JPMorgan’s head of new technologies hired by Lending Club

JPMorgan Chase & Co.’s head of new technologies has been hired by Lending Club Corp. as the peer-to-peer lending pioneer seeks to rebuild business following a scandal over its corporate controls.

Santiago Suarez will join the San Francisco-based company as head of strategy and mergers and acquisitions, he said on Twitter.

He was previously JPMorgan’s head of new product development and emerging technologies, a group he co-founded and which has helped the biggest U.S. bank experiment with the digital ledger known as blockchain as well as machine-learning techniques. Before that, he worked in JPMorgan’s corporate-strategy group — described by some bankers as a SWAT team deployed by Chairman and CEO Jamie Dimon to take care of pressing issues in the business.

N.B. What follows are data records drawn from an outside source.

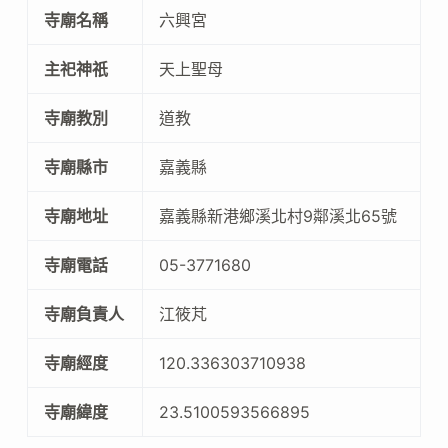
寺廟名稱
六興宮
主祀神祇
天上聖母
寺廟教別
道教
寺廟縣市
嘉義縣
寺廟地址
嘉義縣新港鄉溪北村9鄰溪北65號
寺廟電話
05-3771680
寺廟負責人
江筱芃
寺廟經度
120.336303710938
寺廟緯度
23.5100593566895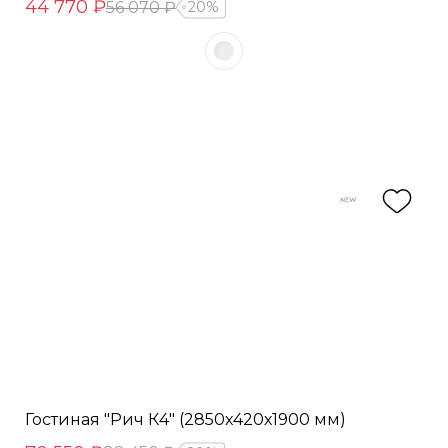
44 770 ₽
56 070 ₽
20%
Гостиная "Рич К4" (2850х420х1900 мм)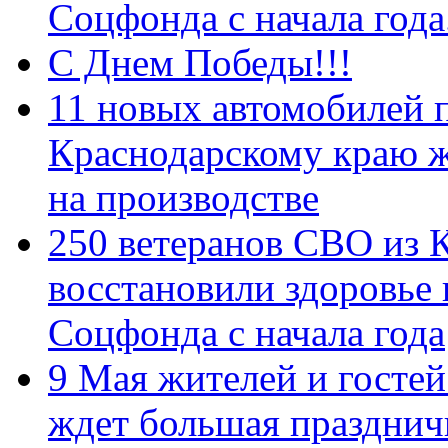
Соцфонда с начала год
С Днем Победы!!!
11 новых автомобилей 
Краснодарскому краю 
на производстве
250 ветеранов СВО из 
восстановили здоровье
Соцфонда с начала года
9 Мая жителей и гостей
ждет большая празднич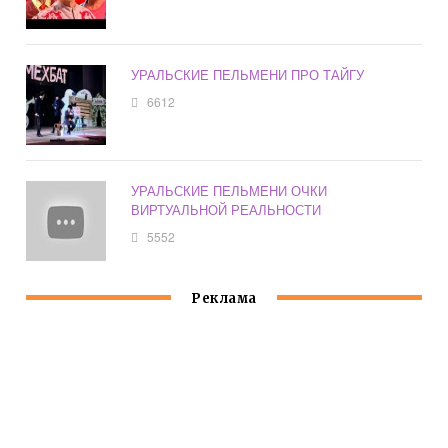
УРАЛЬСКИЕ ПЕЛЬМЕНИ ПРО ТАЙГУ
6612
УРАЛЬСКИЕ ПЕЛЬМЕНИ ОЧКИ
ВИРТУАЛЬНОЙ РЕАЛЬНОСТИ
5552
Реклама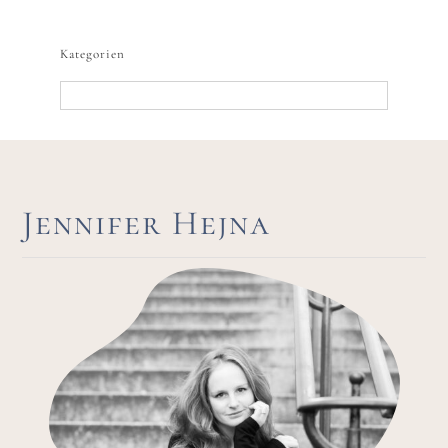
nach:
Kategorien
Kategorien
Jennifer Hejna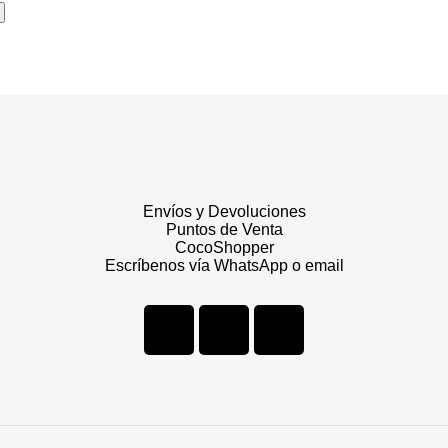
Envíos y Devoluciones
Puntos de Venta
CocoShopper
Escríbenos vía WhatsApp o email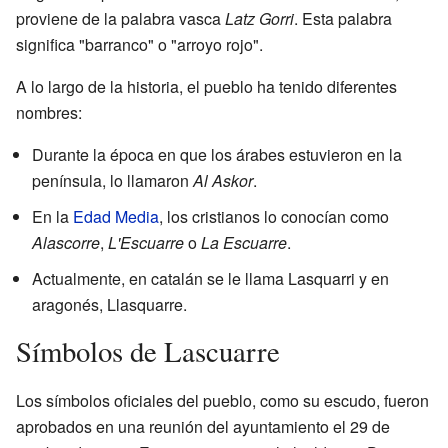
proviene de la palabra vasca
Latz Gorri
. Esta palabra
significa "barranco" o "arroyo rojo".
A lo largo de la historia, el pueblo ha tenido diferentes
nombres:
Durante la época en que los árabes estuvieron en la
península, lo llamaron
Al Askor
.
En la
Edad Media
, los cristianos lo conocían como
Alascorre
,
L'Escuarre
o
La Escuarre
.
Actualmente, en catalán se le llama Lasquarri y en
aragonés, Llasquarre.
Símbolos de Lascuarre
Los símbolos oficiales del pueblo, como su escudo, fueron
aprobados en una reunión del ayuntamiento el 29 de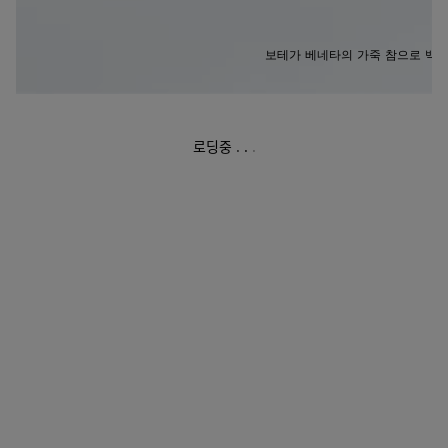
보테가 베네타의 가죽 참으로 백과
로딩중
.
.
.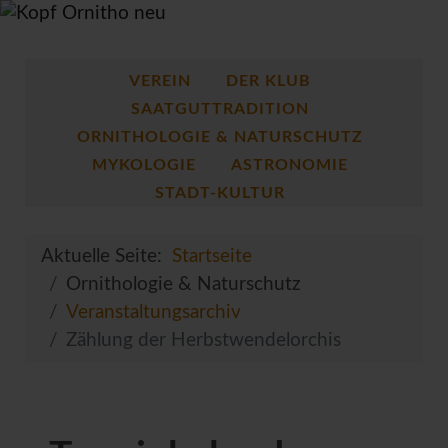
VEREIN
DER KLUB
SAATGUTTRADITION
ORNITHOLOGIE & NATURSCHUTZ
MYKOLOGIE
ASTRONOMIE
STADT-KULTUR
Aktuelle Seite:
Startseite
Ornithologie & Naturschutz
Veranstaltungsarchiv
Zählung der Herbstwendelorchis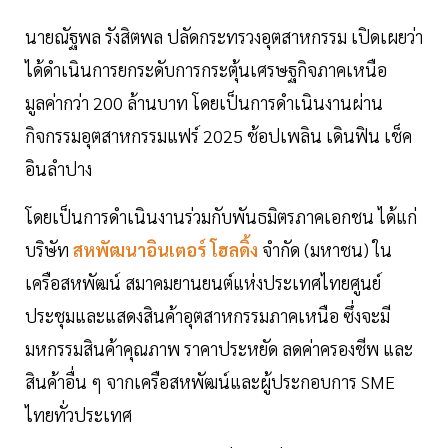
นายณัฐพล รังสิตพล ปลัดกระทรวงอุตสาหกรรม เปิดเผยว่า
ได้ดำเนินการยกระดับการกระตุ้นเศรษฐกิจภาคเหนือ
มูลค่ากว่า 200 ล้านบาท โดยเป็นการดำเนินงานผ่าน
กิจกรรมอุตสาหกรรมแฟร์ 2025 ช้อปเพลิน เดินฟิน เช็ค
อินลำปาง
โดยเป็นการดำเนินงานร่วมกับพันธมิตรภาคเอกชน ได้แก่
บริษัท
สหพัฒนาอินเตอร์ โฮลดิ้ง
จำกัด (มหาชน) ใน
เครือสหพัฒน์ สมาคมยานยนต์แห่งประเทศไทยศูนย์
ประชุมและแสดงสินค้าอุตสาหกรรมภาคเหนือ ซึ่งจะมี
มหกรรมสินค้าคุณภาพ ราคาประหยัด ลดค่าครองชีพ และ
สินค้าอื่น ๆ จากเครือสหพัฒน์และผู้ประกอบการ SME
ไทยทั่วประเทศ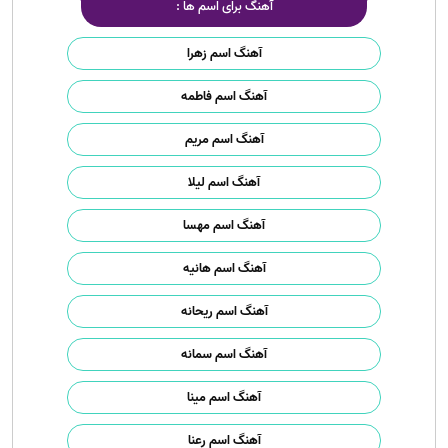
آهنگ برای اسم ها :
آهنگ اسم زهرا
آهنگ اسم فاطمه
آهنگ اسم مریم
آهنگ اسم لیلا
آهنگ اسم مهسا
آهنگ اسم هانیه
آهنگ اسم ریحانه
آهنگ اسم سمانه
آهنگ اسم مینا
آهنگ اسم رعنا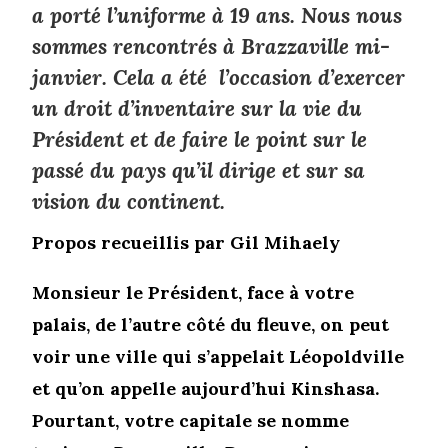
a porté l’uniforme à 19 ans. Nous nous
sommes rencontrés à Brazzaville mi-
janvier. Cela a été l’occasion d’exercer
un droit d’inventaire sur la vie du
Président et de faire le point sur le
passé du pays qu’il dirige et sur sa
vision du continent.
Propos recueillis par Gil Mihaely
Monsieur le Président, face à votre
palais, de l’autre côté du fleuve, on peut
voir une ville qui s’appelait Léopoldville
et qu’on appelle aujourd’hui Kinshasa.
Pourtant, votre capitale se nomme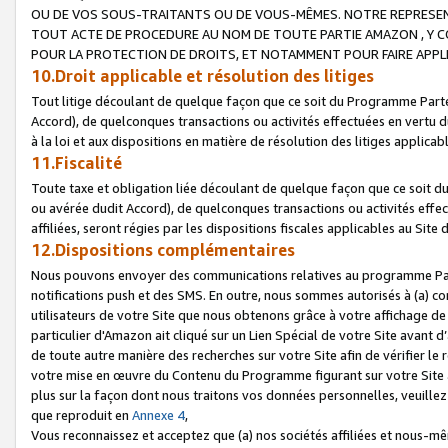
OU DE VOS SOUS-TRAITANTS OU DE VOUS-MÊMES. NOTRE REPRES
TOUT ACTE DE PROCEDURE AU NOM DE TOUTE PARTIE AMAZON , Y CO
POUR LA PROTECTION DE DROITS, ET NOTAMMENT POUR FAIRE APPL
10.Droit applicable et résolution des litiges
Tout litige découlant de quelque façon que ce soit du Programme Parte
Accord), de quelconques transactions ou activités effectuées en vertu d
à la loi et aux dispositions en matière de résolution des litiges applic
11.Fiscalité
Toute taxe et obligation liée découlant de quelque façon que ce soit 
ou avérée dudit Accord), de quelconques transactions ou activités effe
affiliées, seront régies par les dispositions fiscales applicables au Si
12.Dispositions complémentaires
Nous pouvons envoyer des communications relatives au programme Parten
notifications push et des SMS. En outre, nous sommes autorisés à (a) cont
utilisateurs de votre Site que nous obtenons grâce à votre affichage de
particulier d'Amazon ait cliqué sur un Lien Spécial de votre Site avant d
de toute autre manière des recherches sur votre Site afin de vérifier le re
votre mise en œuvre du Contenu du Programme figurant sur votre Site à
plus sur la façon dont nous traitons vos données personnelles, veuille
que reproduit en
Annexe 4
,
Vous reconnaissez et acceptez que (a) nos sociétés affiliées et nous-m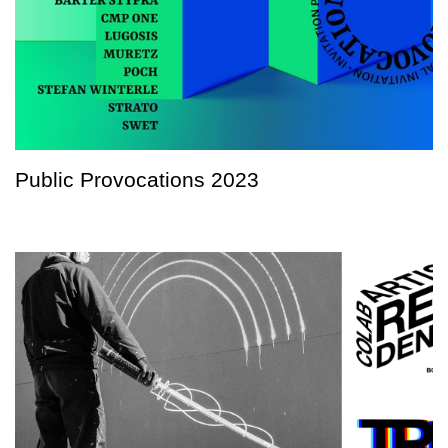
Public Provocations 2023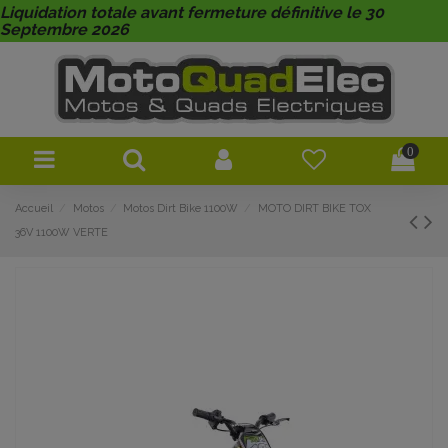
Liquidation totale avant fermeture définitive le 30
Septembre 2026
0
Accueil
Motos
Motos Dirt Bike 1100W
MOTO DIRT BIKE TOX
36V 1100W VERTE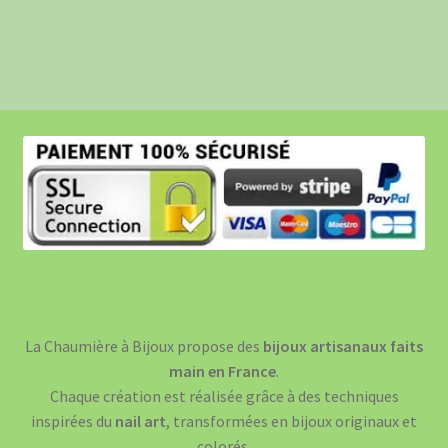
La Chaumière à Bijoux propose des
bijoux artisanaux faits
main en France
.
Chaque création est réalisée grâce à des techniques
inspirées du
nail art
, transformées en bijoux originaux et
colorés.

The high-profile hire is the latest by Lending Club, whose stock has tumbled by almost two-thirds from its listing price of $15 a share after the company found abuses tied to the sale of some of its loans, which led to the departure of its founder and former CEO Renaud Laplanche. It also comes as peer-to-peer lending grows more enmeshed with the Wall Street institutions its champions once eschewed, with the launch of Goldman Sachs Group Inc.’s own proprietary offering being but one example.

Suarez declined to comment publicly when contacted by Bloomberg. He joins the company after taking a sabbatical from the bank. On LinkedIn, he said that currently he was “on leave traveling around the world on a bit of an adventure climbing mountains, rock faces, and the occasional ice sheet.” Lending Club didn’t immediately reply to a request for confirmation submitted after normal business hours.

Lending Club, which uses an online platform to directly connect borrowers with lenders, has been seeking to restore its funding sources by selling bonds and re-establishing relationships with banks. Last month Scott Sanborn, the new CEO, said the company still intends to expand abroad and has “accomplished the foundational work required to prepare Lending Club for the growth to come.”